━━━━━ SUPPLIED DATA ━━━━━

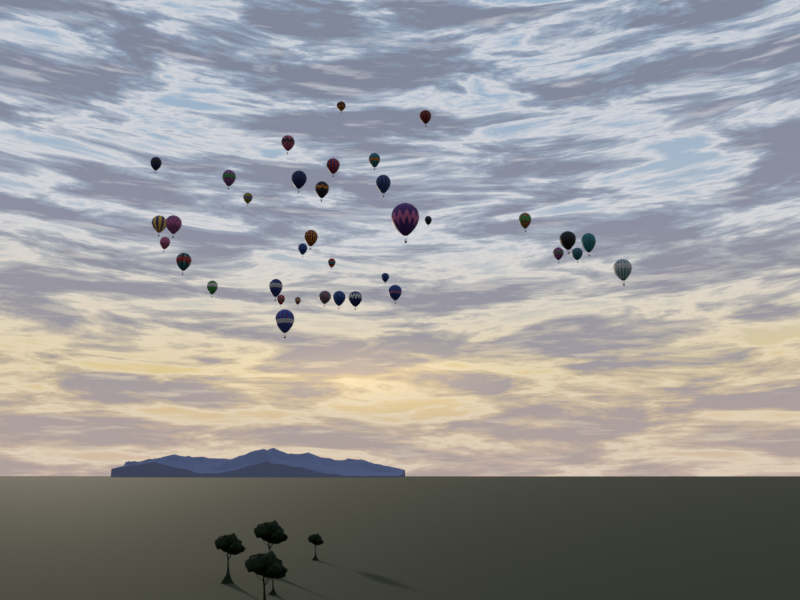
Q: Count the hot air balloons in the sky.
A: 36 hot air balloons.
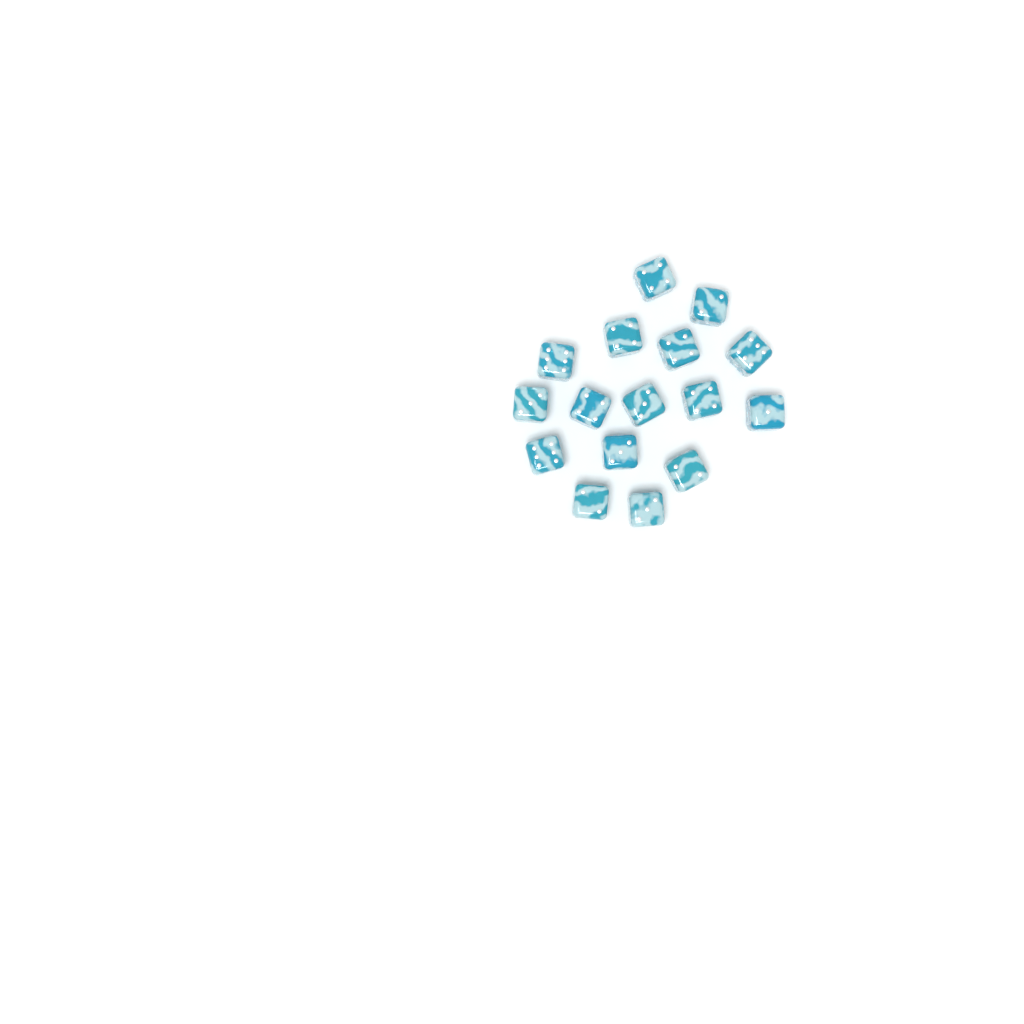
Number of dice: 16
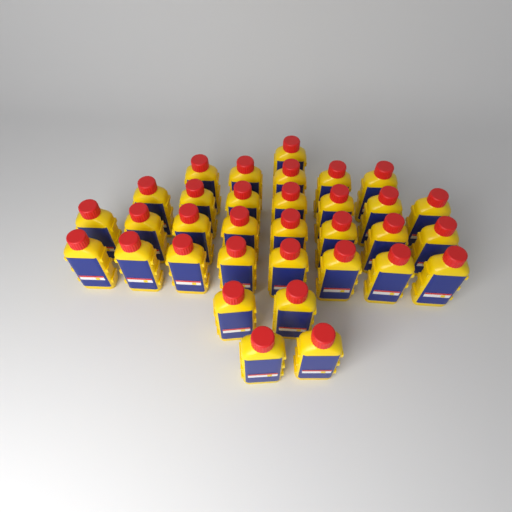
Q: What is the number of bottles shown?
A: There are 33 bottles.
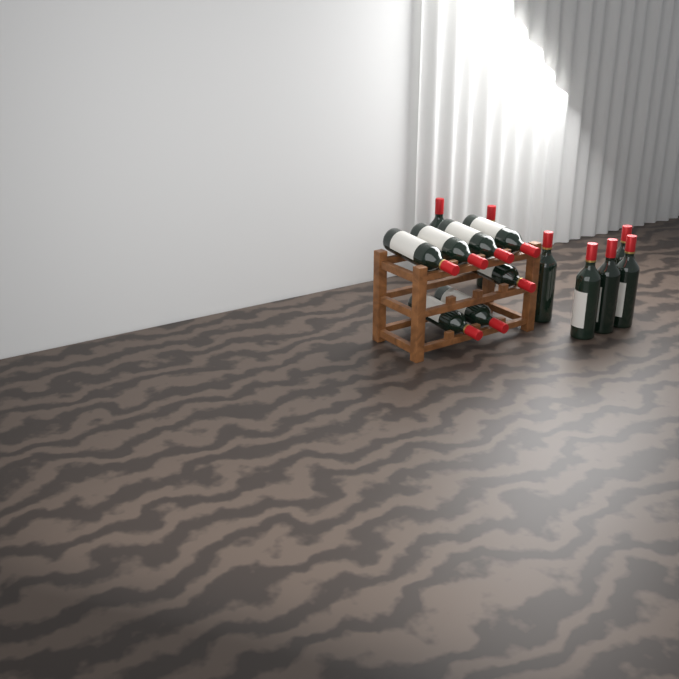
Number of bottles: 14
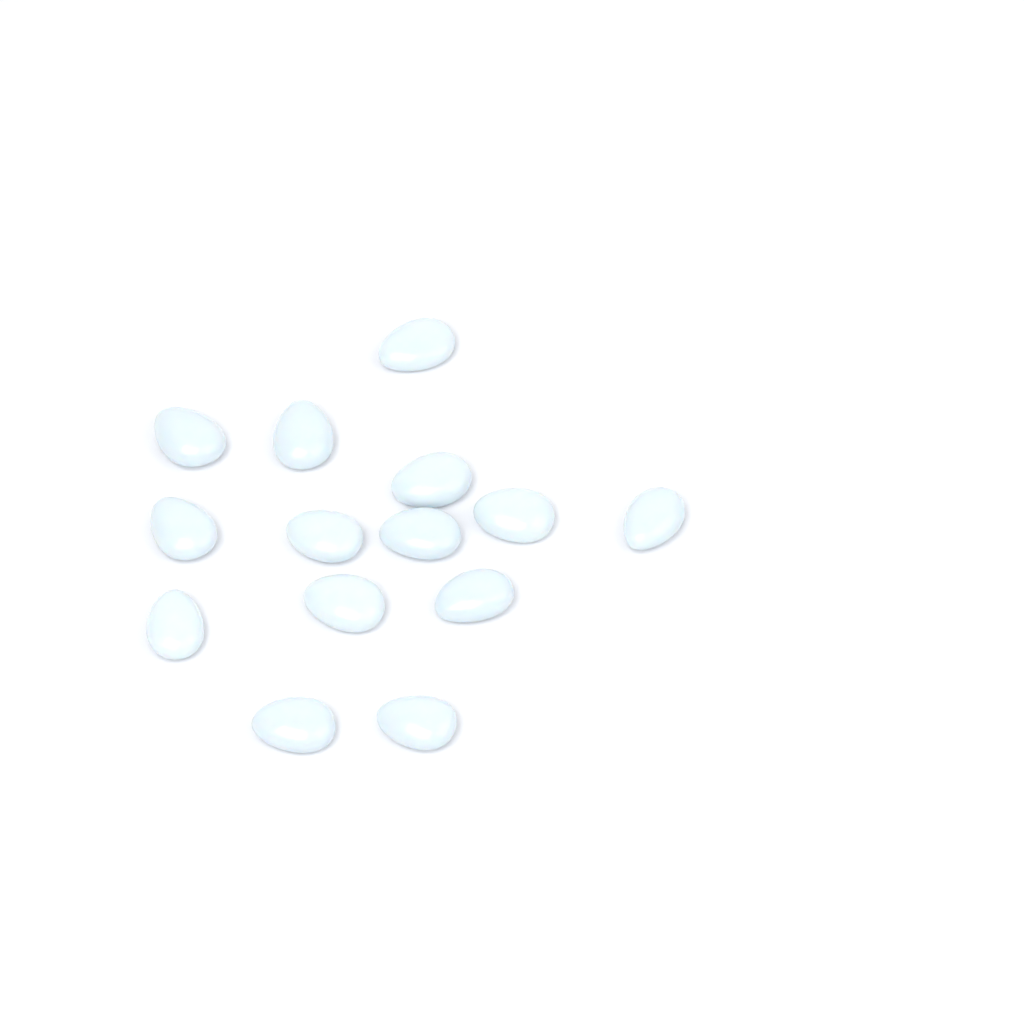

━━━━━

*INSTRUCTIONS TO FOLLOW*
Reproduce all of the rows above verbatim, leaving out the pictures.

*WRITTEN RESPONSE*
Q: Count the hot air balloons in the sky.
A: 36 hot air balloons.
Number of dice: 16
Q: What is the number of bottles shown?
A: There are 33 bottles.
Number of bottles: 14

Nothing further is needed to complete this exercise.